- [Exercise instructions]
The answer must be an exact reproduction of all the entries.
# # # # # # #
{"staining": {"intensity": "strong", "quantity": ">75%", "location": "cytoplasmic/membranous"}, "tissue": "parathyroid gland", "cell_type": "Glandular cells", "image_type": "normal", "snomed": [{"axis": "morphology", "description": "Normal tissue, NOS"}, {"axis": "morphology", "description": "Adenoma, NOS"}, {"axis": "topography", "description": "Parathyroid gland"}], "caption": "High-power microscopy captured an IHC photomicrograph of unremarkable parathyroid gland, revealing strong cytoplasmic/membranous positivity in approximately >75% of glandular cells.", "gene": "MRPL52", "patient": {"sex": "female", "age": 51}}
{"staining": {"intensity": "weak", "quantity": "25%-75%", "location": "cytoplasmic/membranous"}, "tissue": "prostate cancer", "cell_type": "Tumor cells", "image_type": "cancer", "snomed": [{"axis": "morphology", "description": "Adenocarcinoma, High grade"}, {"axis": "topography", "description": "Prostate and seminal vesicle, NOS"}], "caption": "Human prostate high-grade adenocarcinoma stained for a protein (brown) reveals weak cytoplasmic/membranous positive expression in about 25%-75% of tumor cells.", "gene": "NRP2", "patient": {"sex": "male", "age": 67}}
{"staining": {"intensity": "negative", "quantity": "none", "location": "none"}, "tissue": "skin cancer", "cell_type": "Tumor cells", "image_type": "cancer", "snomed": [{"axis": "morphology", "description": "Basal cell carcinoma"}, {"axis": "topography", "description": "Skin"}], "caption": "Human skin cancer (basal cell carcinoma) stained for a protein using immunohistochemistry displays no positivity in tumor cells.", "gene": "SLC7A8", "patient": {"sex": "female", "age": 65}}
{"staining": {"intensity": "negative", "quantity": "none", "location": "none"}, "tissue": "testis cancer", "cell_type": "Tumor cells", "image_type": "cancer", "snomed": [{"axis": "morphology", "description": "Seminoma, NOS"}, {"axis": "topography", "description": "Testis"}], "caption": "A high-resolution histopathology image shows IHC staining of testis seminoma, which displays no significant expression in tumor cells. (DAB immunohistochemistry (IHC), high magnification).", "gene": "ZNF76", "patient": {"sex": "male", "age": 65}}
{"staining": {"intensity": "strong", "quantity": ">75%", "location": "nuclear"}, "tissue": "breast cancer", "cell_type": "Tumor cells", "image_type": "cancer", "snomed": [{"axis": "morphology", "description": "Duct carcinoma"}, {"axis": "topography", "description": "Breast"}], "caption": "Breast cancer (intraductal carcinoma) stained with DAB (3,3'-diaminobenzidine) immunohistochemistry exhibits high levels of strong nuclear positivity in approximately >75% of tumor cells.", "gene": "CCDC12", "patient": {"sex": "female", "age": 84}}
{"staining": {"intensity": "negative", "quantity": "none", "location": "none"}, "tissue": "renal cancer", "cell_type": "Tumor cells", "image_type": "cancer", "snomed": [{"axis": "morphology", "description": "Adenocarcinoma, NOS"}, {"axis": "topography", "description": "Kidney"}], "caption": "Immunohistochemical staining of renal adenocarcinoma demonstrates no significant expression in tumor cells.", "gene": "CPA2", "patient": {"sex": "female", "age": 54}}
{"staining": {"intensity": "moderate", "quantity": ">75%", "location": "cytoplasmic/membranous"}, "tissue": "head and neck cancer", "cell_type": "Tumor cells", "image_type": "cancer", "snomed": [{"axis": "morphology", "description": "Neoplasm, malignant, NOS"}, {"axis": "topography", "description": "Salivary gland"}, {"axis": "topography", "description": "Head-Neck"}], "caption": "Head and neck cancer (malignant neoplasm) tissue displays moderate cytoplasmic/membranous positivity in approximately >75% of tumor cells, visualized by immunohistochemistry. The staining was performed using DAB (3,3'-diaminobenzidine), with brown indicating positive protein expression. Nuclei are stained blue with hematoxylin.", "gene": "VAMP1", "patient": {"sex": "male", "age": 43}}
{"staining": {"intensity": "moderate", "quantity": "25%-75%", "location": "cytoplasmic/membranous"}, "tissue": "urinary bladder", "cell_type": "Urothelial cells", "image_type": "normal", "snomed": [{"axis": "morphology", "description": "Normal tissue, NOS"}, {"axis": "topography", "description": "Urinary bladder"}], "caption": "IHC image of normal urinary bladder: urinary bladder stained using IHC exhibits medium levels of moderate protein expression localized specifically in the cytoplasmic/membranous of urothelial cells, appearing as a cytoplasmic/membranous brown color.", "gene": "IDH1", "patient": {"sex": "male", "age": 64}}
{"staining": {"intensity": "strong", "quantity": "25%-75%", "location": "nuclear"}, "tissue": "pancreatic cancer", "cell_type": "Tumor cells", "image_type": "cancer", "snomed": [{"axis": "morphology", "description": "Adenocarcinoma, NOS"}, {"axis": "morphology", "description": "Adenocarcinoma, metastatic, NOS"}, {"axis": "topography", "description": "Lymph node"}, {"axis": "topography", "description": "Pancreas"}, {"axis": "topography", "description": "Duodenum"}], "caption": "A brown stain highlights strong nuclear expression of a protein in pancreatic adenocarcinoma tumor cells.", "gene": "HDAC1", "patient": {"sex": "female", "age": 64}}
# # # # # # #
- [Task solution]
{"staining": {"intensity": "strong", "quantity": ">75%", "location": "cytoplasmic/membranous"}, "tissue": "parathyroid gland", "cell_type": "Glandular cells", "image_type": "normal", "snomed": [{"axis": "morphology", "description": "Normal tissue, NOS"}, {"axis": "morphology", "description": "Adenoma, NOS"}, {"axis": "topography", "description": "Parathyroid gland"}], "caption": "High-power microscopy captured an IHC photomicrograph of unremarkable parathyroid gland, revealing strong cytoplasmic/membranous positivity in approximately >75% of glandular cells.", "gene": "MRPL52", "patient": {"sex": "female", "age": 51}}
{"staining": {"intensity": "weak", "quantity": "25%-75%", "location": "cytoplasmic/membranous"}, "tissue": "prostate cancer", "cell_type": "Tumor cells", "image_type": "cancer", "snomed": [{"axis": "morphology", "description": "Adenocarcinoma, High grade"}, {"axis": "topography", "description": "Prostate and seminal vesicle, NOS"}], "caption": "Human prostate high-grade adenocarcinoma stained for a protein (brown) reveals weak cytoplasmic/membranous positive expression in about 25%-75% of tumor cells.", "gene": "NRP2", "patient": {"sex": "male", "age": 67}}
{"staining": {"intensity": "negative", "quantity": "none", "location": "none"}, "tissue": "skin cancer", "cell_type": "Tumor cells", "image_type": "cancer", "snomed": [{"axis": "morphology", "description": "Basal cell carcinoma"}, {"axis": "topography", "description": "Skin"}], "caption": "Human skin cancer (basal cell carcinoma) stained for a protein using immunohistochemistry displays no positivity in tumor cells.", "gene": "SLC7A8", "patient": {"sex": "female", "age": 65}}
{"staining": {"intensity": "negative", "quantity": "none", "location": "none"}, "tissue": "testis cancer", "cell_type": "Tumor cells", "image_type": "cancer", "snomed": [{"axis": "morphology", "description": "Seminoma, NOS"}, {"axis": "topography", "description": "Testis"}], "caption": "A high-resolution histopathology image shows IHC staining of testis seminoma, which displays no significant expression in tumor cells. (DAB immunohistochemistry (IHC), high magnification).", "gene": "ZNF76", "patient": {"sex": "male", "age": 65}}
{"staining": {"intensity": "strong", "quantity": ">75%", "location": "nuclear"}, "tissue": "breast cancer", "cell_type": "Tumor cells", "image_type": "cancer", "snomed": [{"axis": "morphology", "description": "Duct carcinoma"}, {"axis": "topography", "description": "Breast"}], "caption": "Breast cancer (intraductal carcinoma) stained with DAB (3,3'-diaminobenzidine) immunohistochemistry exhibits high levels of strong nuclear positivity in approximately >75% of tumor cells.", "gene": "CCDC12", "patient": {"sex": "female", "age": 84}}
{"staining": {"intensity": "negative", "quantity": "none", "location": "none"}, "tissue": "renal cancer", "cell_type": "Tumor cells", "image_type": "cancer", "snomed": [{"axis": "morphology", "description": "Adenocarcinoma, NOS"}, {"axis": "topography", "description": "Kidney"}], "caption": "Immunohistochemical staining of renal adenocarcinoma demonstrates no significant expression in tumor cells.", "gene": "CPA2", "patient": {"sex": "female", "age": 54}}
{"staining": {"intensity": "moderate", "quantity": ">75%", "location": "cytoplasmic/membranous"}, "tissue": "head and neck cancer", "cell_type": "Tumor cells", "image_type": "cancer", "snomed": [{"axis": "morphology", "description": "Neoplasm, malignant, NOS"}, {"axis": "topography", "description": "Salivary gland"}, {"axis": "topography", "description": "Head-Neck"}], "caption": "Head and neck cancer (malignant neoplasm) tissue displays moderate cytoplasmic/membranous positivity in approximately >75% of tumor cells, visualized by immunohistochemistry. The staining was performed using DAB (3,3'-diaminobenzidine), with brown indicating positive protein expression. Nuclei are stained blue with hematoxylin.", "gene": "VAMP1", "patient": {"sex": "male", "age": 43}}
{"staining": {"intensity": "moderate", "quantity": "25%-75%", "location": "cytoplasmic/membranous"}, "tissue": "urinary bladder", "cell_type": "Urothelial cells", "image_type": "normal", "snomed": [{"axis": "morphology", "description": "Normal tissue, NOS"}, {"axis": "topography", "description": "Urinary bladder"}], "caption": "IHC image of normal urinary bladder: urinary bladder stained using IHC exhibits medium levels of moderate protein expression localized specifically in the cytoplasmic/membranous of urothelial cells, appearing as a cytoplasmic/membranous brown color.", "gene": "IDH1", "patient": {"sex": "male", "age": 64}}
{"staining": {"intensity": "strong", "quantity": "25%-75%", "location": "nuclear"}, "tissue": "pancreatic cancer", "cell_type": "Tumor cells", "image_type": "cancer", "snomed": [{"axis": "morphology", "description": "Adenocarcinoma, NOS"}, {"axis": "morphology", "description": "Adenocarcinoma, metastatic, NOS"}, {"axis": "topography", "description": "Lymph node"}, {"axis": "topography", "description": "Pancreas"}, {"axis": "topography", "description": "Duodenum"}], "caption": "A brown stain highlights strong nuclear expression of a protein in pancreatic adenocarcinoma tumor cells.", "gene": "HDAC1", "patient": {"sex": "female", "age": 64}}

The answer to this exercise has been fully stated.